Pain Relievers and Caffeine
The active ingredients in each Midol product are a combination of pain relievers and diuretics. Acetaminophen serves as the pain reliever in three of the five Midol products; naproxen sodium and ibuprofen appear in the other two products. As an alternative to Midol, you can simply take a pain reliever or fever reducer, such as acetaminophen, ibuprofen or aspirin. Aspirin and Ibuprofen have anti-prostaglandin effects that can prevent cramping if taken in advance. Midol also contains caffeine to act as a diuretic and a stimulant. Diuretics help to flush water from the body and reduce bloating, while stimulants provide energy and focus. A cup of coffee or tea would provide a similar benefit; these beverages also contain caffeine and act as diuretics.
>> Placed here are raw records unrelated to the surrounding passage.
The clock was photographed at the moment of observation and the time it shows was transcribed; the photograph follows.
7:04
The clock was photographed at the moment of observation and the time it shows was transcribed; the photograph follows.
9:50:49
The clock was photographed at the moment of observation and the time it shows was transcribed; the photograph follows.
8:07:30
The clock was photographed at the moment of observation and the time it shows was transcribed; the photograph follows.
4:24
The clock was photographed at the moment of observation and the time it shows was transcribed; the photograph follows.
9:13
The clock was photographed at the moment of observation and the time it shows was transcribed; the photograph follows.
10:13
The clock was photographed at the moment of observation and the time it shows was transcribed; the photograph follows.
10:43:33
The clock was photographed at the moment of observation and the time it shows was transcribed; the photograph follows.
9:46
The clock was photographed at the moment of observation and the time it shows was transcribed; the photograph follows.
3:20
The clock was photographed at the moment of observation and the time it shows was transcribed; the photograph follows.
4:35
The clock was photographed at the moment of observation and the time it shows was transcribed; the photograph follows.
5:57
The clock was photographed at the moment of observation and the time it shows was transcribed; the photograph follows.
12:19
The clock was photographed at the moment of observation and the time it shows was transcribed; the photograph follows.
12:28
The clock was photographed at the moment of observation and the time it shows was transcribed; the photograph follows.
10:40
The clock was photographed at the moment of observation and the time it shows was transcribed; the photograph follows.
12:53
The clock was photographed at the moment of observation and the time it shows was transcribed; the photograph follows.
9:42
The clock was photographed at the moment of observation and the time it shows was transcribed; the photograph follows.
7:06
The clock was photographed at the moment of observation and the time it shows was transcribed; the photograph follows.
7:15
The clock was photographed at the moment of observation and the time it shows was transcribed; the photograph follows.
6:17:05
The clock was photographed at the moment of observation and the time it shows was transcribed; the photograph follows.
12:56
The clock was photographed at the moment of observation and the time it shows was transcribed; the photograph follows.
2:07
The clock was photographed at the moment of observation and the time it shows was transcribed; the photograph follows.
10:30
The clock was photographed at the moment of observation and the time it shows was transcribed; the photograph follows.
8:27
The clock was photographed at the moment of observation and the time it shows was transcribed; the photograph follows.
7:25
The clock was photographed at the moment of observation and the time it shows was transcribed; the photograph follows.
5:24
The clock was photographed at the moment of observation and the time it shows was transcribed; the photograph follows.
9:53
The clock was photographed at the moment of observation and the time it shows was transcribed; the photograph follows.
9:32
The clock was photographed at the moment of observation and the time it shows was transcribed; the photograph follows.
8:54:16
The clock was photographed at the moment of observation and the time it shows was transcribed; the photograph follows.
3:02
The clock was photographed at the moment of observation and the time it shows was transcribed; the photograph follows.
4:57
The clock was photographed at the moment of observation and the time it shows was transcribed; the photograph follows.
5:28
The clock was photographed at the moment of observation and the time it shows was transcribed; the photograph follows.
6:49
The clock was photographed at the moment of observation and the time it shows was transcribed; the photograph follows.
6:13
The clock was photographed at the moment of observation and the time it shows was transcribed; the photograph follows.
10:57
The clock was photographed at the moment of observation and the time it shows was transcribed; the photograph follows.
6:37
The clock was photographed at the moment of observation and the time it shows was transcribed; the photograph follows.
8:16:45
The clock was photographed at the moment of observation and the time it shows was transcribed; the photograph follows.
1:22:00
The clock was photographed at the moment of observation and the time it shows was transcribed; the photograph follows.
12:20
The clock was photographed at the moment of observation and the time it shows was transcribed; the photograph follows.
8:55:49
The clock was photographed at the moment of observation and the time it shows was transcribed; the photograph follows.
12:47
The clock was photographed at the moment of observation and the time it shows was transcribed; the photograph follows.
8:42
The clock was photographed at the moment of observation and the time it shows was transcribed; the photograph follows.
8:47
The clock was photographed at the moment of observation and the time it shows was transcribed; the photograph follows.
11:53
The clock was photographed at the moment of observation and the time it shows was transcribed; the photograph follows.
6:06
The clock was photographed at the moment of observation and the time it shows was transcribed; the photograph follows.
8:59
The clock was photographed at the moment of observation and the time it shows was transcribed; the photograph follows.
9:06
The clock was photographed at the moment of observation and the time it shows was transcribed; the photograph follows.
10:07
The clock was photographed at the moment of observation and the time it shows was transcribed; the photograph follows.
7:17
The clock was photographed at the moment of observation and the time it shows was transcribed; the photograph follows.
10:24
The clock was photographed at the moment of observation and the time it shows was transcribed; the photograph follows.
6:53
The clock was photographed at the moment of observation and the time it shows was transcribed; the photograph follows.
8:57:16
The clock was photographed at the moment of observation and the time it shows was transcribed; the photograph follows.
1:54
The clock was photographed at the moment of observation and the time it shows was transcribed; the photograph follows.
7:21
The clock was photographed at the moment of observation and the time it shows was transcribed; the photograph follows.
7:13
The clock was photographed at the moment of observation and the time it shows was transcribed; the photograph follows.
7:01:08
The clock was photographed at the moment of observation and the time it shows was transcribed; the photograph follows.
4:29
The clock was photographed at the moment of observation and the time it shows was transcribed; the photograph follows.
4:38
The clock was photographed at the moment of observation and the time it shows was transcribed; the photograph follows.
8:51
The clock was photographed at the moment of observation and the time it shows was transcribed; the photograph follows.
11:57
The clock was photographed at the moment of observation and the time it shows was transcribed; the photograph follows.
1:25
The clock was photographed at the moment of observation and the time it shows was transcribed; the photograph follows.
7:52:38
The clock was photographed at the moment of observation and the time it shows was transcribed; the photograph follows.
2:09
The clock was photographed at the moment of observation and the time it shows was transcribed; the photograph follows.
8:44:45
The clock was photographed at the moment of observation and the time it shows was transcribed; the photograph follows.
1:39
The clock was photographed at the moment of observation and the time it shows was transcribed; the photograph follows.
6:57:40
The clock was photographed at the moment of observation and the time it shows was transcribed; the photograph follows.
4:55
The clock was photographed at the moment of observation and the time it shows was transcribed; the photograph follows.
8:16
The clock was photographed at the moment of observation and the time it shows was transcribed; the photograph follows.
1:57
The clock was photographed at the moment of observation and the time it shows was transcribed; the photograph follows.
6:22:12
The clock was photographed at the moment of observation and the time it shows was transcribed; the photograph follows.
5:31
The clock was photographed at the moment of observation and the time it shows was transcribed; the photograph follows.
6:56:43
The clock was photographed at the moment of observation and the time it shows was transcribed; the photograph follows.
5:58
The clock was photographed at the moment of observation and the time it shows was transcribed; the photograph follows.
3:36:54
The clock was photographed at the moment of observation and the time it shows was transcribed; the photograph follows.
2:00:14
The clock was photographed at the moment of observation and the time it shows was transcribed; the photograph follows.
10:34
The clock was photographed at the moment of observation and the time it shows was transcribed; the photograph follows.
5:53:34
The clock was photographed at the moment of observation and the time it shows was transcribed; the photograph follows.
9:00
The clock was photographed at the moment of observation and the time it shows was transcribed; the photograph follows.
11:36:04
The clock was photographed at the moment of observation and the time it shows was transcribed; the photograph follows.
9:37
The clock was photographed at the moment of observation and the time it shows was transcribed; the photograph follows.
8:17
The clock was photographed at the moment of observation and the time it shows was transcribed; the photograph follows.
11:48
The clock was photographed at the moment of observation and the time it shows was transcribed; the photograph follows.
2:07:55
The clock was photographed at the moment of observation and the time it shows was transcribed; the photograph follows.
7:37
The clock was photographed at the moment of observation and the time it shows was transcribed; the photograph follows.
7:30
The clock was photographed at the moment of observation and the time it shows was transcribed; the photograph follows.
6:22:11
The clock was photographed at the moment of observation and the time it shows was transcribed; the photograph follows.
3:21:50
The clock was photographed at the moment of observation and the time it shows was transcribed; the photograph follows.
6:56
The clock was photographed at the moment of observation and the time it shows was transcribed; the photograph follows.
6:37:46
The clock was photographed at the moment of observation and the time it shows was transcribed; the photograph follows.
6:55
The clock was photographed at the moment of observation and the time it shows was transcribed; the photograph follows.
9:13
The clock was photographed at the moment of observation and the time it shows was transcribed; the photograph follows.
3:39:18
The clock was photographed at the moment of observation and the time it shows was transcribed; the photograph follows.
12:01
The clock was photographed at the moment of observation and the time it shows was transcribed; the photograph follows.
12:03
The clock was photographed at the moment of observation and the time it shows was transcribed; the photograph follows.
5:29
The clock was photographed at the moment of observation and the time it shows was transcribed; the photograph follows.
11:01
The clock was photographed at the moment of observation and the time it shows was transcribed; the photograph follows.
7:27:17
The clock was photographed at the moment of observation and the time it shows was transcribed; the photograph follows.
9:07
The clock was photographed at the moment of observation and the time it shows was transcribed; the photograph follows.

Many women prefer not to use medicine to treat their PMS symptoms and instead use natural, home remedies to provide relief. Vitamins and supplements are often taken to relieve symptoms. According to the Stanford University Sexual Health Peer Resource Center, a magnesium supplement taken every day can restore magnesium deficiencies that are linked to PMS. Calcium can also help to relieve some symptoms. Vitamin B6 and dandelion root can reduce bloating and improve circulation to the female organs. Other PMS remedies include taking a hot bath to relax the muscles, drinking a glass of red wine or a cup of tea, eating a diet rich in potassium, eating small, frequent meals to stabilize blood sugar and getting plenty of exercise. The University of Maryland Medical Center website suggests that herbal remedies such as chaste tree extract, black cohosh, evening primrose oil and St. John's wort may also help relieve symptoms of PMS.